REQUIRED WORK:
• 1. Answer these from the sailing blog, one line each:
(a) How fast is the boat moving once it is 20 nautical miles out from Sandy Hook?
(b) What landmark is the crew passing at 10 AM Sunday morning?
(c) What is the only thing on board using battery power?
• 2. Summarize the sailing blog in two sentences.
• 3. Reproduce the part of the sailing blog that opens with the words containing "Sometimes, moving at" and closes with "time, doesn't it?!".

SOURCE:
• • •
Twenty one days on the water are a lot longer than thinking about 21 days on the water while sitting at home.
Constantly doing the cabin dance in these conditions means getting exercise is not a problem.
All three of us has have had a full saltwater bath on the foredeck, and none of us enjoyed the experience.
A beating delivered by a flailing jib sheet is equivalent to a cane thrashing.
Hot meals planned in the dead of winter sound better than hot meals made in an 87 degree cabin.
Sometimes, moving at 8 knots can feel way too fast.
There is nobody, we mean nobody, out here.
------------------------------
Gee, sounds like they're having a really good time, doesn't it?!

Posted by Peggy on behalf of Pat, Rob and Tom, aboard Remedios, Atlantic Ocean

Sunday, July 11, 2010

Into the Open Ocean

Hello!  We are now 20 nautical miles out from Sandy Hook, NJ and the ocean leg of our adventure has officially begun.  We are moving along at 6 knots in a southerly wind we measure at about 10 knots.  The weather is warm but nothing like it was in the city and we are already settling in!  The wave action is pretty gentle and nobody seems to be getting sick...yet.  Tom is in the cockpit, reading a book, like we had all fantasized about doing but didn't have time for until this afternoon.  the reading has come after he took a nap to store up a little sleep for his night watch.  Rob is napping now.  We have already seen a pod of dolphins, numbering easily in the 30's, that swam by our boat just a few hundred feet away.  We can still see a few ships and the coast is visible but fading away.  We even have our windvane steering keeping us on course.  That was one thing that has been much easier than I expected.  The only thing we have using battery power is the GPS navigation system.  Sweet!

All three of us were working the phones hard to get in all of our last calls of goodbye to the people we love.  It got us all choked up and prompted a brief sharing of feelings, guy style.  Quick, matter of fact, and effective.  More later.

(Note: Much of the blog posting now will done by family from authorized emails sent while underway. Pics will be few and perhaps far between as they are not easy to upload in the open ocean.)

And We Are Off !!!!

It is 10 AM Sunday morning and here we are passing the Statue of Liberty on our way out to the ocean. Thanks to mobile computing and my camera Gorilla Pod we can send this late update. Thanks to all of you for your good thoughts and comments and thanks, once again, and love to Mary, Michele, and Peggy.

You will get updates from time to time as we go across the ocean on this great adventure.
• • •
MATERIAL SUPPLIED:
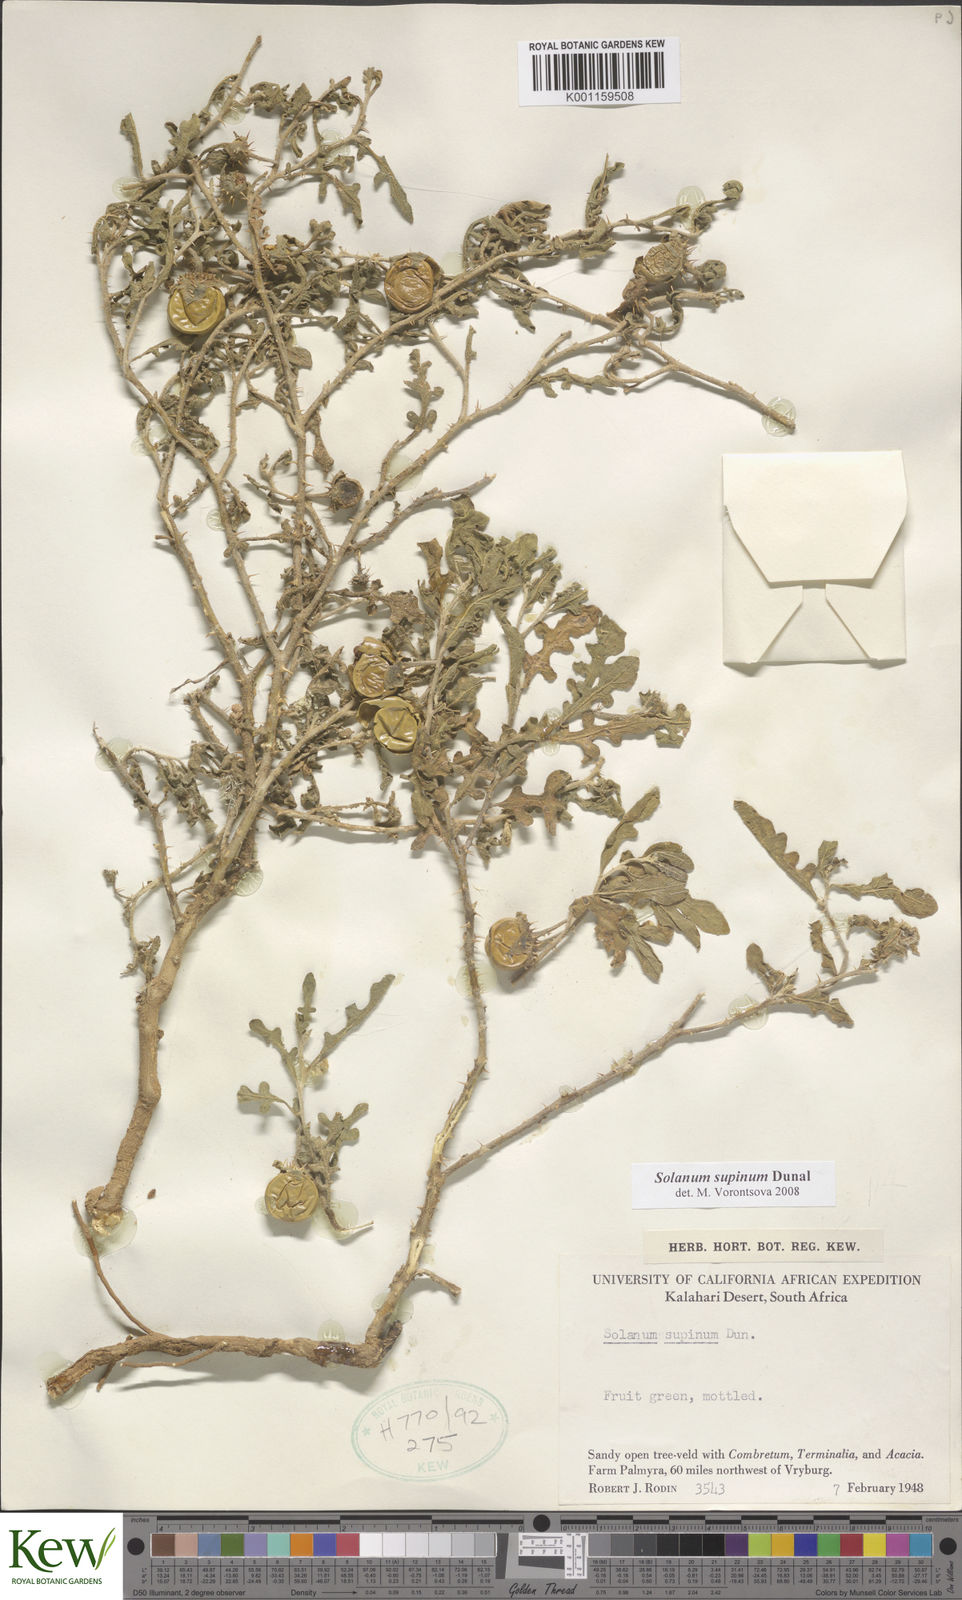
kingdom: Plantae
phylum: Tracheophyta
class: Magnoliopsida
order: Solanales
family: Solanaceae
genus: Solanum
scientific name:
• • •
THE REPLIES:
• 1.
(a) 6 knots
(b) The Statue of Liberty
(c) The GPS navigation system

• 2. After twenty-one days on the water, the crew of Remedios lists what they have learned: the constant motion gives them plenty of exercise, all three have been soaked on the foredeck, a flailing jib sheet hits like a cane, hot meals are unpleasant in an 87-degree cabin, and nobody else is out there. Earlier posts cover their Sunday departure past the Statue of Liberty and their first hours in the open ocean, when they were making 6 knots, saw a pod of dolphins, and had the windvane steering the boat.

• 3.
Sometimes, moving at 8 knots can feel way too fast.
There is nobody, we mean nobody, out here.
------------------------------
Gee, sounds like they're having a really good time, doesn't it?!